Dos partes del cerebro están involucradas de manera central en grabar, archivar y recordar eventos traumáticos. Se sabe que la amígdala ayuda en el procesamiento de memorias emotivas altamente cargadas, como el terror y horror, estando altamente activa, tanto durante como mientras se recuerda un incidente traumático. Por otro lado, el hipocampo le da contexto de tiempo y espacio a un evento, poniendo a nuestras memorias en su propia perspectiva y lugar dentro de la línea de tiempo de nuestra vida. El procesamiento hipocámpico le da a los eventos un inicio, medio y fin.

En el TEPT, la actividad del hipocampo a menudo se ve suprimida durante una amenaza traumática; su ayuda habitual en el procesamiento y almacenamiento de un evento no está disponible. Cuando esto ocurre, se le impide al evento traumático ocupar su posición adecuada dentro de la historia del individuo y continúa invadiendo el presente. Falta la percepción de que el evento ha terminado y de que la víctima ha sobrevivido (flashbacks).

Frente a esta experiencia, cuyos síntomas suelen resultar en disociación corporal –estar y no estar en el cuerpo físico, no sentirlo o simplemente no ser capaces de moverlo a voluntad–, flashbacks, depresión y ansiedad, entre otros, los expertos en el tema aconsejan darle prioridad a las sensaciones corporales a la hora de trabajar terapéuticamente estos casos. Esto debido a que la memoria sensorial es fundamental a la hora de comprender los eventos traumáticos: “el cuerpo lleva la cuenta” de lo que le pasó y a veces ha olvidado.
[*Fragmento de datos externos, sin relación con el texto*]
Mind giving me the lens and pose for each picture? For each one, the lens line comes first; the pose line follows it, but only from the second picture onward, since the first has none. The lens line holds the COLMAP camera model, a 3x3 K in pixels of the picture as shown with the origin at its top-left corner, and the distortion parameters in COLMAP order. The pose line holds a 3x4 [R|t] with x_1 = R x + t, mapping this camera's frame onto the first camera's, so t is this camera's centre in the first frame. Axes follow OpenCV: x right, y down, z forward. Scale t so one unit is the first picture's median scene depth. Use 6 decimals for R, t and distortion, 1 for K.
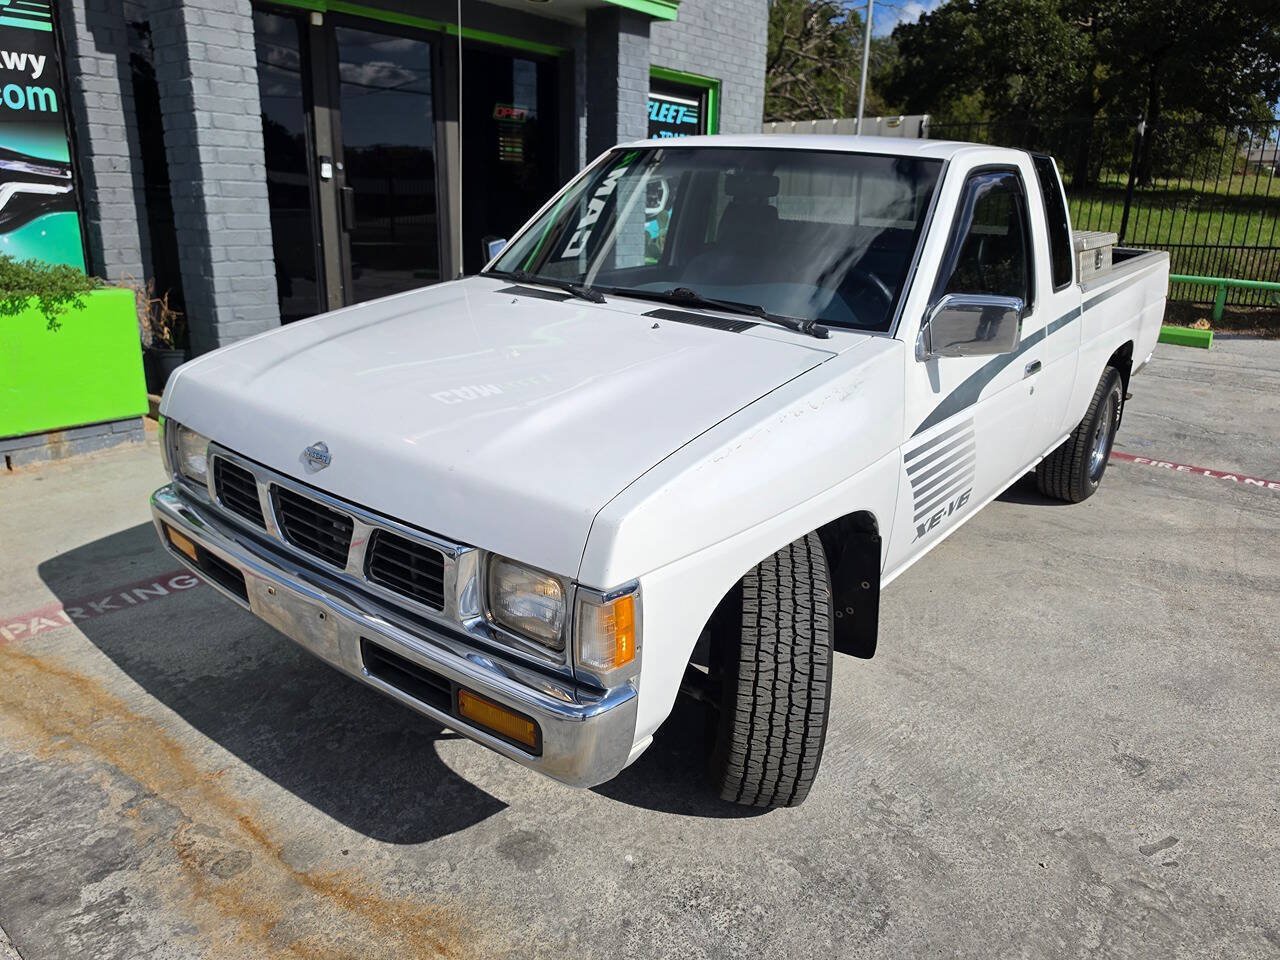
lens RADIAL K [[901.0, 0, 619.3], [0, 901.0, 480.5], [0, 0, 1]] dist [0.001474, -0.009146]
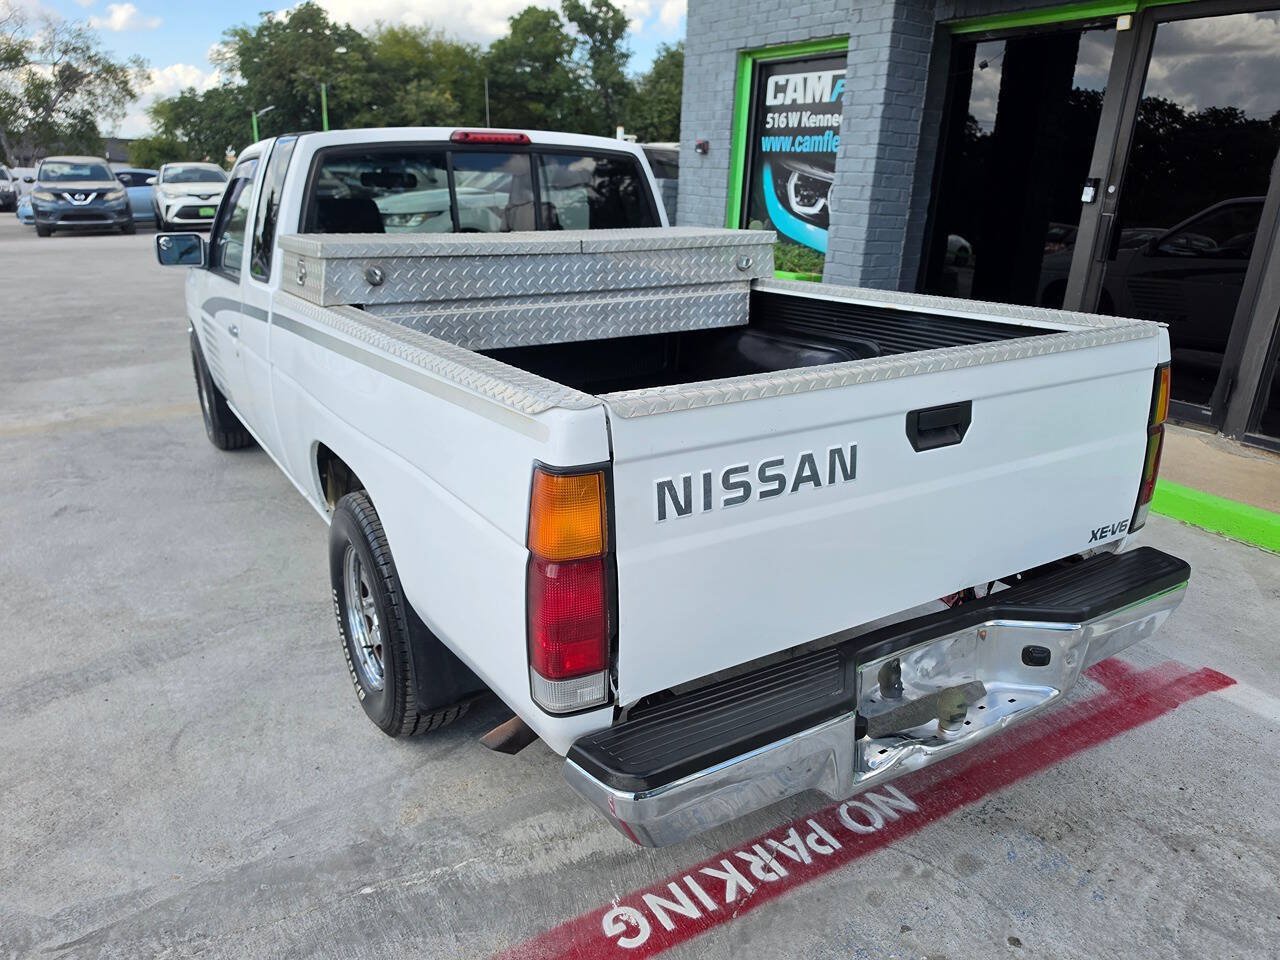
lens RADIAL K [[901.0, 0, 653.4], [0, 901.0, 486.1], [0, 0, 1]] dist [0.001474, -0.009146]
pose [[-0.318721, 0.270183, -0.908525, 1.438735], [-0.327756, 0.867969, 0.373102, -0.576736], [0.889378, 0.416690, -0.188086, 1.843894]]
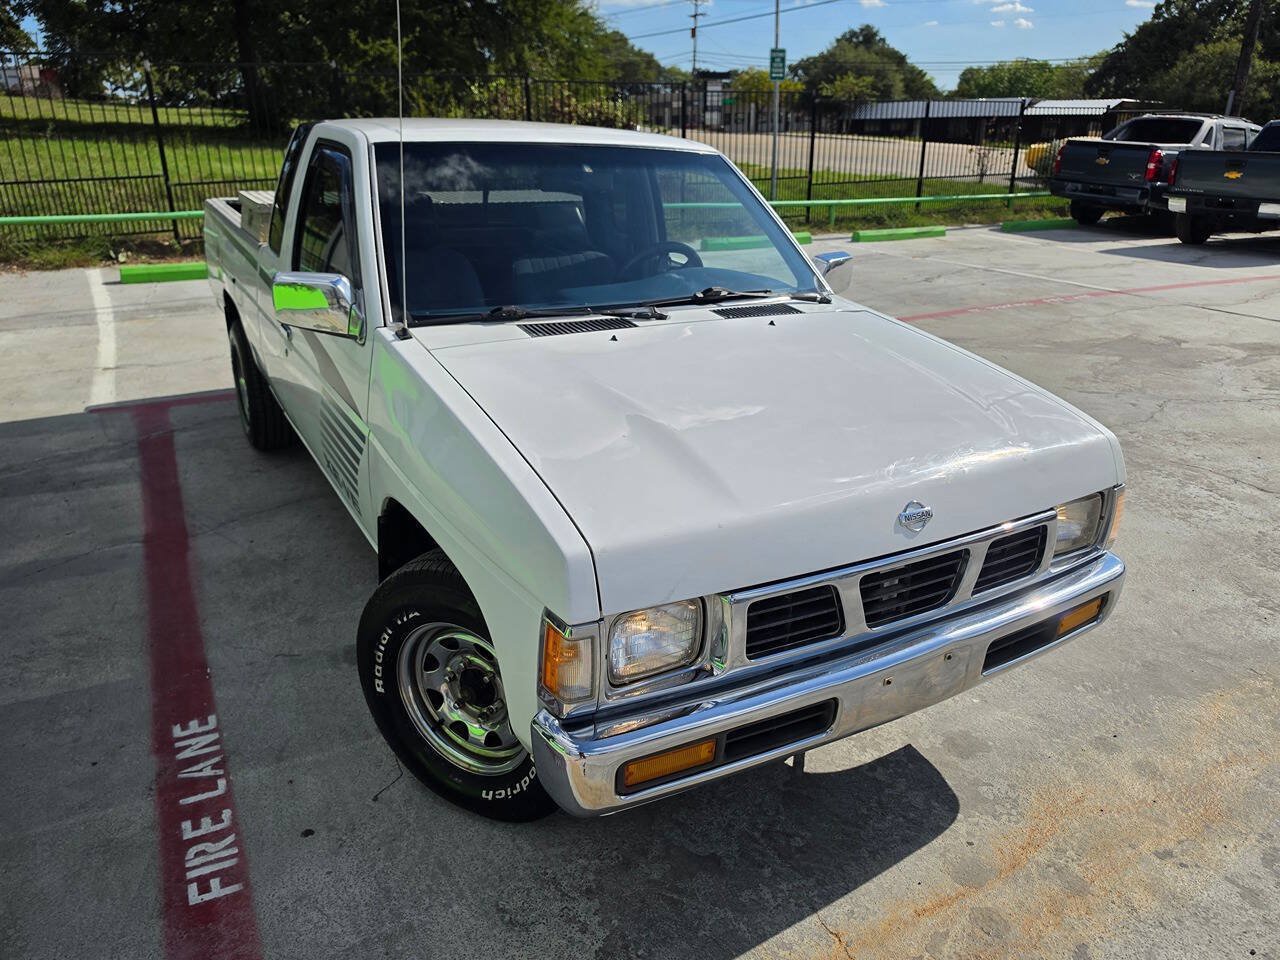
lens RADIAL K [[901.0, 0, 641.4], [0, 901.0, 488.2], [0, 0, 1]] dist [0.001474, -0.009146]
pose [[0.357802, -0.364502, 0.859718, -0.655491], [0.288087, 0.918848, 0.269674, -0.207860], [-0.888247, 0.151183, 0.433774, 0.437766]]
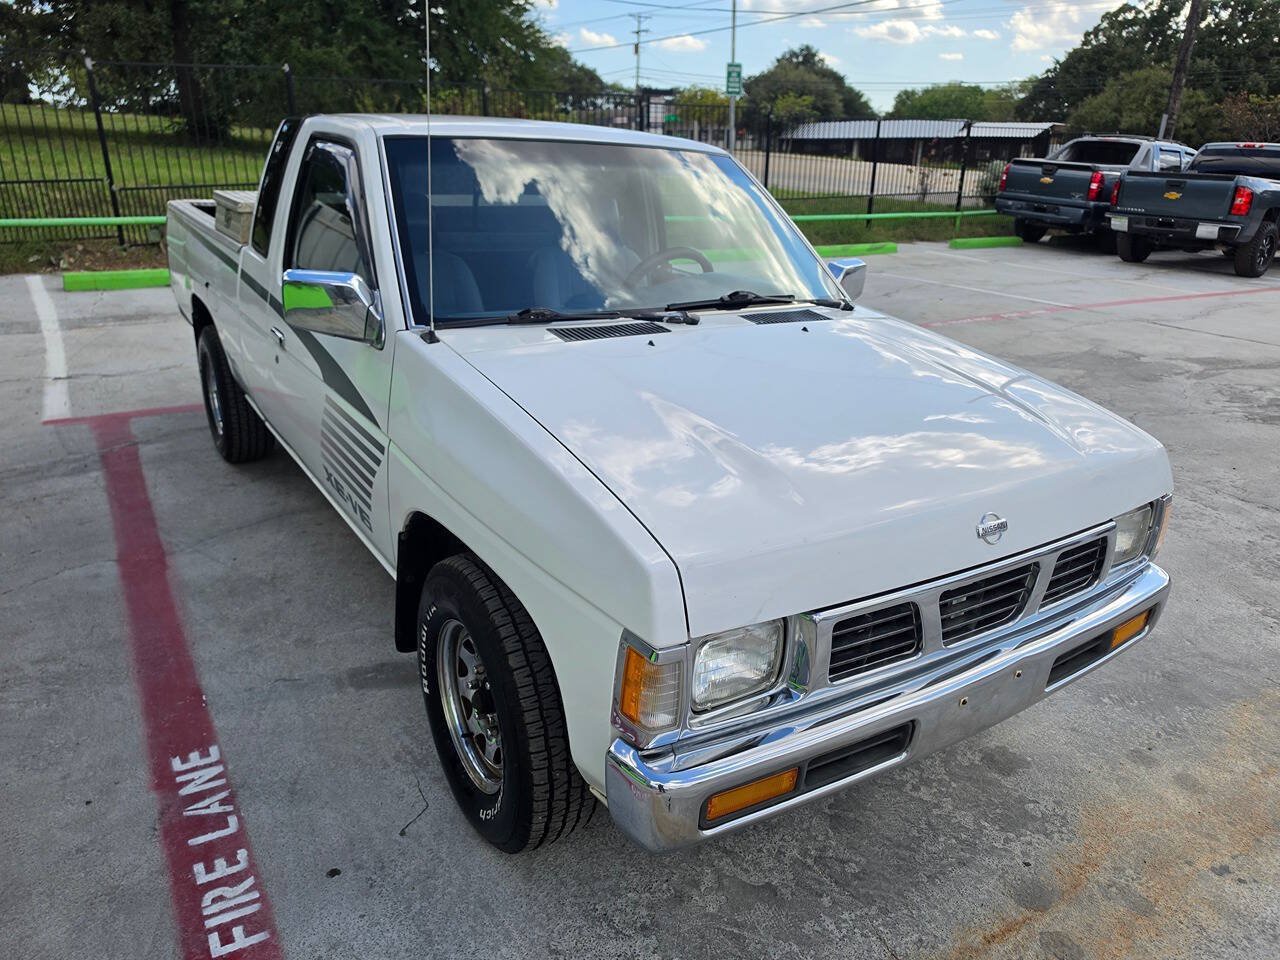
lens RADIAL K [[901.0, 0, 635.9], [0, 901.0, 492.8], [0, 0, 1]] dist [0.001474, -0.009146]
pose [[0.306508, -0.356993, 0.882388, -0.652856], [0.276710, 0.920390, 0.276249, -0.219809], [-0.910760, 0.159494, 0.380890, 0.525179]]
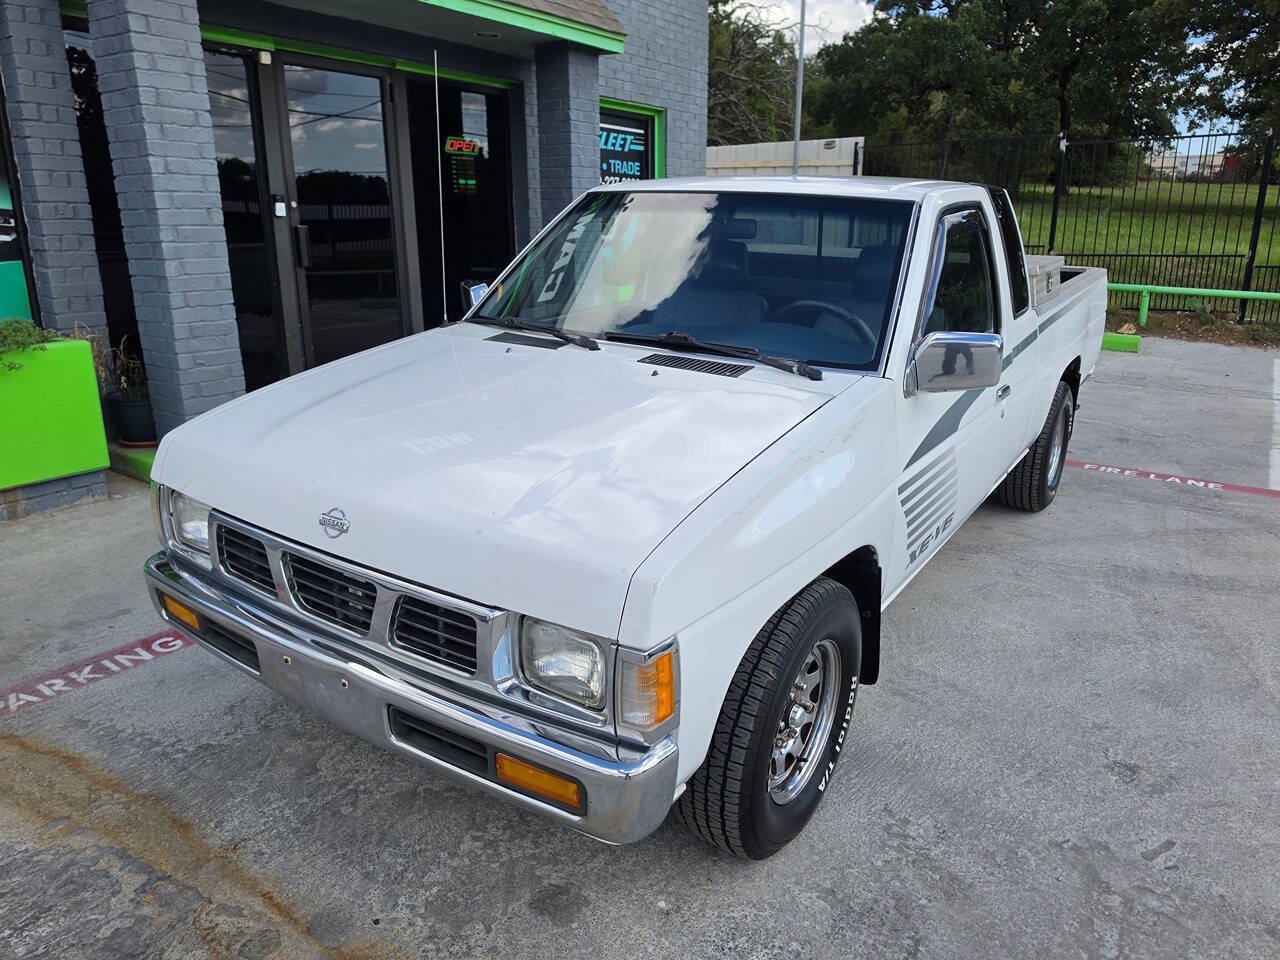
lens RADIAL K [[901.0, 0, 635.7], [0, 901.0, 472.7], [0, 0, 1]] dist [0.001474, -0.009146]
pose [[0.996056, -0.045741, 0.076025, -0.050832], [0.047611, 0.998602, -0.022963, -0.029032], [-0.074868, 0.026492, 0.996841, -0.011463]]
Cuando una persona sufre de TEPT, la memoria se ve alterada y les “falta la información necesaria para comprender sus síntomas somáticos angustiantes –sensaciones corporales–, muchos de los cuales son memorias implícitas del trauma”. Puede ser tan sólo un hecho, una palabra clave, un estímulo que se convierta en algo significativo y que permita ayudar a comprender las sensaciones corporales.

En otras palabras, cuando se trata de un trauma sexual, lo ideal es no sólo un proceso de psicoeducación que permita comprender sin juicios la realidad tal y como sucedió, sino también volver a enfocar las sensaciones físicas placenteras en el cuerpo. Para Amanda O’Donovan, psicóloga fundadora de  la clínica My Body Back y Café V, “las personas con un historial de abuso sexual por lo general suelen disociarse de su cuerpo por completo, por lo tanto es de gran importancia promover la idea de enfocarse hacia las sensaciones físicas”. Por ello, como parte del proceso terapéutico, se recomienda:

Primero deben sentirlas e identificarlas a nivel corporal. Luego deben usar el lenguaje para nombrarlas y describirlas, narrando el significando que esas sensaciones tienen para ellos en sus vidas actuales. De esta manera, a veces, aunque no siempre, se puede llegar a clarificar la relación de las sensaciones con el trauma pasado.

En conclusión, la idea de escuchar a las sensaciones corporales es no sólo permitir que el SNA brinde una respuesta de supervivencia normal, sana, adaptativa, sino también comprender que no es suficiente sólo proyectar un juicio cognitivo, sino también lo que se siente. Así, ante un estímulo erótico, se puede regular el síntoma, el miedo y la sensación de culpabilidad. Finalmente, algo indispensable que nunca puede pasarse por algo es: la víctima nunca es la culpable, ni la que debe cargar con la vergüenza ni con el bloqueo de su sexualidad.